**PROBLEM TO WORK ON**
Below are some records. Return exactly their lines from the one containing "20-min Trend, 00:07: 1.45 -> 1.44" through the one containing "Box 2 Amount, AC-02: 1080 -> 1000.01", and drop the pictures.

**SUPPLIED RECORDS**
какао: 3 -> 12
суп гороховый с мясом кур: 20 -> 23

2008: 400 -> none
---
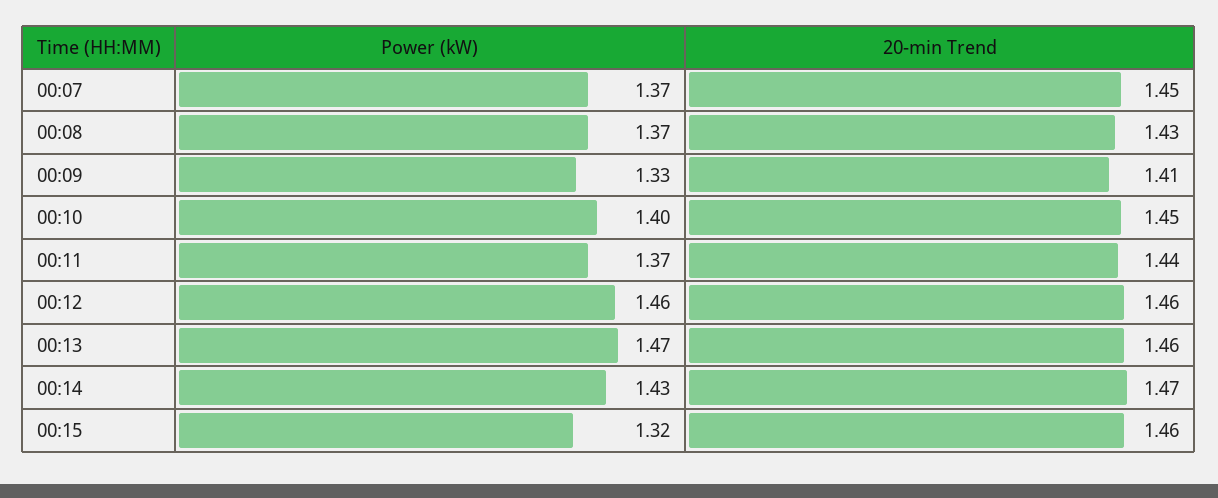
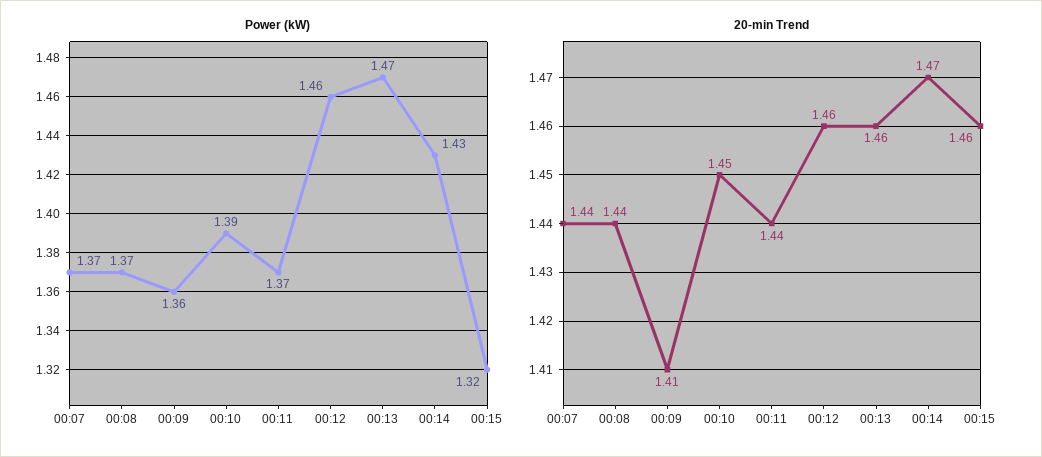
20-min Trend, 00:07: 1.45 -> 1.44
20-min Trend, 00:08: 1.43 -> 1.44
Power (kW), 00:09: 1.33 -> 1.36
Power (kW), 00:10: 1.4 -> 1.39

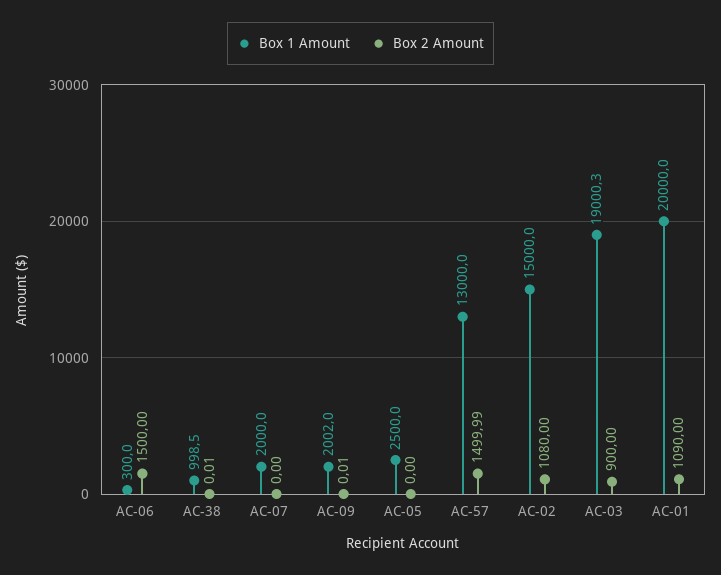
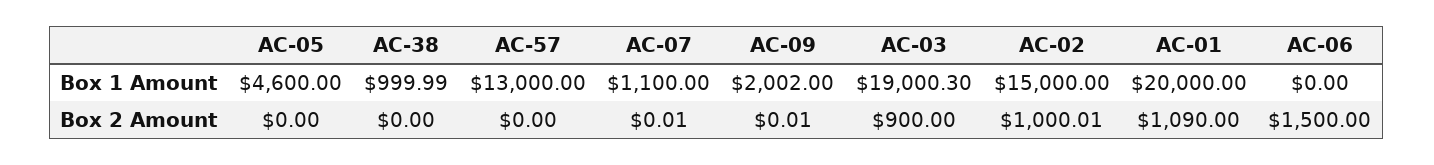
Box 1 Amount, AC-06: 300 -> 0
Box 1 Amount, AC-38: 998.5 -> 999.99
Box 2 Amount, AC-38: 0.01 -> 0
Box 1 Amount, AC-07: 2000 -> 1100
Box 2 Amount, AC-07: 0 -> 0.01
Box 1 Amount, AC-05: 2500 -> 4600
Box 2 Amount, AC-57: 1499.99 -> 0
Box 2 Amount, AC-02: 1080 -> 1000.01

**SOLUTION TO THE EXERCISE**
20-min Trend, 00:07: 1.45 -> 1.44
20-min Trend, 00:08: 1.43 -> 1.44
Power (kW), 00:09: 1.33 -> 1.36
Power (kW), 00:10: 1.4 -> 1.39

Box 1 Amount, AC-06: 300 -> 0
Box 1 Amount, AC-38: 998.5 -> 999.99
Box 2 Amount, AC-38: 0.01 -> 0
Box 1 Amount, AC-07: 2000 -> 1100
Box 2 Amount, AC-07: 0 -> 0.01
Box 1 Amount, AC-05: 2500 -> 4600
Box 2 Amount, AC-57: 1499.99 -> 0
Box 2 Amount, AC-02: 1080 -> 1000.01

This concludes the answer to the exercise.